Movie Review: Judgementall Hai Kya (Hindi)

Judgementall Hai Kya, directed by Prakash Kovelamudi, is both orignal and frustrating. It doesn't leave us with easy answers, nor does it make it for an easy watch. The film — opening with a special thanks to Sriram Raghavan — primes us for a character study of a wonderfully kooky Bobby, but also wants to be a dark humour-laced suspense thriller about a psychopath and a pyromaniac, and also a psychodrama about gaslighting and resorting to psychological manipulation to discredit others in an attempt to invalidate their version of events.

It doesn't help that the movie is narrated from the point of view of an erratic, unreliable protagonist. We all know how this will end, don't we? Bobby, we're told, has trouble separating the real from the reel. The movie, as long as it stays with Bobby, soars, propelled along by Daniel B. George's groovy score and Pankaj Kumar's disorienting neon-lit cinematography that seems to mirror the fractured psyche of a 20-something woman suffering from childhood trauma.

Working as a dubbing artiste for B-grade South Indian movies, she immerses herself into the characters she voices, dreaming up scenarios, and photoshopping her face into film stills (including Queen, Tanu Weds Manu, and Rangoon). But when Keshav and his girlfriend move in to a flat next door, the voyeur in her sees things that aren't there, and before long, a death pits them both: it's his version versus hers.

Kovelamudi and his writer/wife Kanika Dhillon — who also plays a minor part as Sita in Ramayan 2.0, a modern reimagining of the epic, that leads Bobby on a path to prove that Keshav is the villain and he should be the one to prove his innocence of the crime — a not so subtle reference to the #MeToo movement where the onus often rests on the accuser as opposed to the accused — set up an intriguing cat-and-mouse game, exploring a shaky territory with firm control.

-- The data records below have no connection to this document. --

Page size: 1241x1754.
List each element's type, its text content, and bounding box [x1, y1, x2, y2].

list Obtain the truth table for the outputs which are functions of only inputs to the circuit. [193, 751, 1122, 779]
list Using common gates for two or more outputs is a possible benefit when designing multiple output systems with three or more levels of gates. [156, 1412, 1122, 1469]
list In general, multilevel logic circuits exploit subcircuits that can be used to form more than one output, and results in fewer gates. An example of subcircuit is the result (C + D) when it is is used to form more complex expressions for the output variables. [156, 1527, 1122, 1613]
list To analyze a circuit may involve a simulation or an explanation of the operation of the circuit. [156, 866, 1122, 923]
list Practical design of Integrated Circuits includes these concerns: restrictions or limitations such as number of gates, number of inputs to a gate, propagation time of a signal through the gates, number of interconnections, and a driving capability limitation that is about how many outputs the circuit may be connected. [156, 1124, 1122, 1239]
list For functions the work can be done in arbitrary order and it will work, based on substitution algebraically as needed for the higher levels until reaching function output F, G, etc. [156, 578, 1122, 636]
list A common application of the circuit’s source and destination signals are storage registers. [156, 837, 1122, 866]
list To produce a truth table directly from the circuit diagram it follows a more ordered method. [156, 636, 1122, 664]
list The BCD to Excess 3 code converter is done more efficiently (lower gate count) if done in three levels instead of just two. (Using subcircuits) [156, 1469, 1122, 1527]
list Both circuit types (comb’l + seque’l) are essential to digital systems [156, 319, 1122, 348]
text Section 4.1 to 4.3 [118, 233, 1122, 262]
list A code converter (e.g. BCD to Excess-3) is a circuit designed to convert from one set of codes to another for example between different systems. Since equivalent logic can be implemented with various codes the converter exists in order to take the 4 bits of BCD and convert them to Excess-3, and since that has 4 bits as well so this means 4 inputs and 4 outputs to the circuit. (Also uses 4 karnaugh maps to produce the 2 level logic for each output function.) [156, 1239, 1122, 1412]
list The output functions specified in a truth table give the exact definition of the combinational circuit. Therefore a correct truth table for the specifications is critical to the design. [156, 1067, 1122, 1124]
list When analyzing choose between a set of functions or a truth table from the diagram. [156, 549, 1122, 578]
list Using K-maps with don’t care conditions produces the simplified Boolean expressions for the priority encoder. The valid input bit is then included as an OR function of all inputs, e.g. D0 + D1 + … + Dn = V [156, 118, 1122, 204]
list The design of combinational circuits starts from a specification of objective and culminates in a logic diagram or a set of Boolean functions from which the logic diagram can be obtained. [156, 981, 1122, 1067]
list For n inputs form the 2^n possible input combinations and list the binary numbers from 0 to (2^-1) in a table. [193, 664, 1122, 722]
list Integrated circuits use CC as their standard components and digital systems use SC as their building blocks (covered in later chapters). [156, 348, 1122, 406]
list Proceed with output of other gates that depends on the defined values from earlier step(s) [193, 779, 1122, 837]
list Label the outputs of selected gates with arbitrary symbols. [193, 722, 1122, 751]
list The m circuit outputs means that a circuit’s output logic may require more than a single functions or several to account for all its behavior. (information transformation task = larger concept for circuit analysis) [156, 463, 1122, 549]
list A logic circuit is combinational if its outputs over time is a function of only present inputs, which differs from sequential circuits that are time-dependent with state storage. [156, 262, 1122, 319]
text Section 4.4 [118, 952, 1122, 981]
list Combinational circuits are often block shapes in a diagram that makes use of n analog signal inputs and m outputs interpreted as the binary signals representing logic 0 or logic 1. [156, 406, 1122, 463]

But then the curse of the second half strikes. The screenplay wobbles and goes off the rails in its middle act, and comes completely undone in what's a rushed, far-fetched connect-the-dots climax that feels as if it's slipped in from an entirely different movie. The focus shifts away from Bobby, new characters and unconvincing subplots are thrusted in, and worse, her psychotic state is insensitively played for laughs (and as a major red herring), thereby overshadowing its empathetic gaze.

Despite some top draw performances from Kangana Ranaut and Rajkummar Rao (as always), what, thus, starts off as a compelling portrait of a woman who's over the edge and a story about what exactly is "normal" devolves into an ennui-inducing paint-by-numbers serial murder mystery that's too convenient and lacks nuance. Judgementall Hai Kya is to mental disorder what war is to peace.